** Given entries follows **
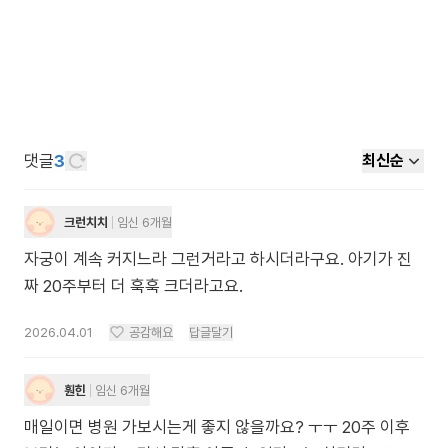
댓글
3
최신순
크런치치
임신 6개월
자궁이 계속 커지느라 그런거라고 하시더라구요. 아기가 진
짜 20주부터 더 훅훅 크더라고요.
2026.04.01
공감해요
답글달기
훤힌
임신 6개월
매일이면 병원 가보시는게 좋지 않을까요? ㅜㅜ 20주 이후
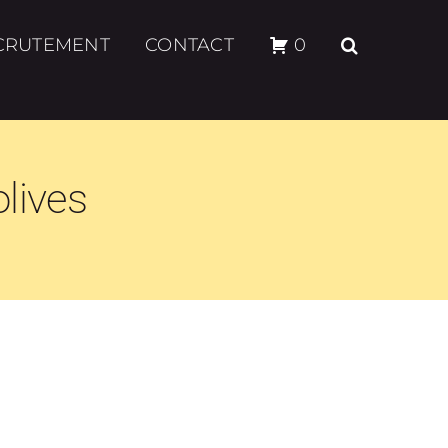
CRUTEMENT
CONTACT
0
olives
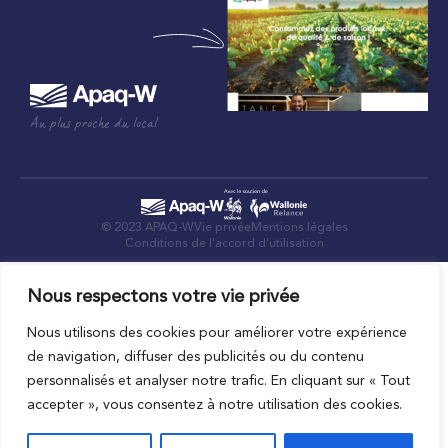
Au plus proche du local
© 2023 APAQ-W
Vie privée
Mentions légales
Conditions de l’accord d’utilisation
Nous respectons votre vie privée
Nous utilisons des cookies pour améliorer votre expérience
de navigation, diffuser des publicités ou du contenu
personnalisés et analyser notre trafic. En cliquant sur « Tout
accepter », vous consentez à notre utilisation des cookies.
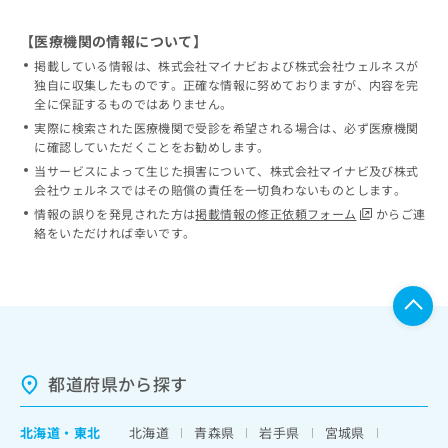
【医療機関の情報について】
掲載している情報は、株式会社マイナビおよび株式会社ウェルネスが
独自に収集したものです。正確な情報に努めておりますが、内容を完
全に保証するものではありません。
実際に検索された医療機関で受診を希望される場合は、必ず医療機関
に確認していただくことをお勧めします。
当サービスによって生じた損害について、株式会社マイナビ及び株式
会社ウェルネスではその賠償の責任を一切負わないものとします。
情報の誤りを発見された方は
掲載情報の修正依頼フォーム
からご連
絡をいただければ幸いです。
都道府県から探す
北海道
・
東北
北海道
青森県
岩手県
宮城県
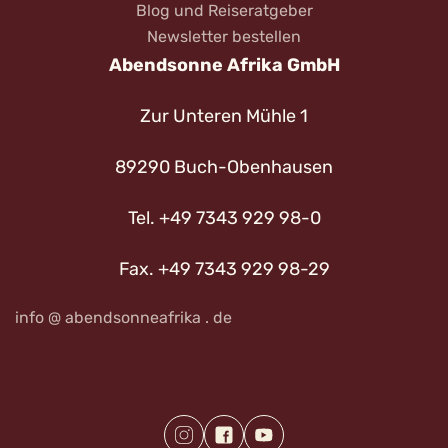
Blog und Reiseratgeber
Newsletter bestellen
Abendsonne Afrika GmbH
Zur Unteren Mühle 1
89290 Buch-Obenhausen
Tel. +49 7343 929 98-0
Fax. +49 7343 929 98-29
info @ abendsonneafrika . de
** End of Given entries **
** Given entries follows **
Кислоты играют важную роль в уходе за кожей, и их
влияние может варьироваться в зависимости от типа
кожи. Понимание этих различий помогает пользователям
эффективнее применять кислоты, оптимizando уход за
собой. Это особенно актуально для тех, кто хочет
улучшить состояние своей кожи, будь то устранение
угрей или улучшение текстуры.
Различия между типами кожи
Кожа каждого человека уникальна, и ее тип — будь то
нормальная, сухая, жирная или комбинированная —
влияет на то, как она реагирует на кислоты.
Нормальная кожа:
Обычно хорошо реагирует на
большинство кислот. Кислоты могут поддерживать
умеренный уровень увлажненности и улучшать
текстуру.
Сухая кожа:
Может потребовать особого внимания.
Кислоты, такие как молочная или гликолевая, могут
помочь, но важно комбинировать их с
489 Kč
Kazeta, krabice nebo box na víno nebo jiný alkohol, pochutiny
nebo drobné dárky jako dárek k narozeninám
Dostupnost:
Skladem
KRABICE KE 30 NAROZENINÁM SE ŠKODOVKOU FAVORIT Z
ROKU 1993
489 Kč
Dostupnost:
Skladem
** End of Given entries **
» Job:
Which lines of the data include the string "Nous"? Copy each of them.

» Problem solution:
Nous respectons votre vie privée
Nous utilisons des cookies pour améliorer votre expérience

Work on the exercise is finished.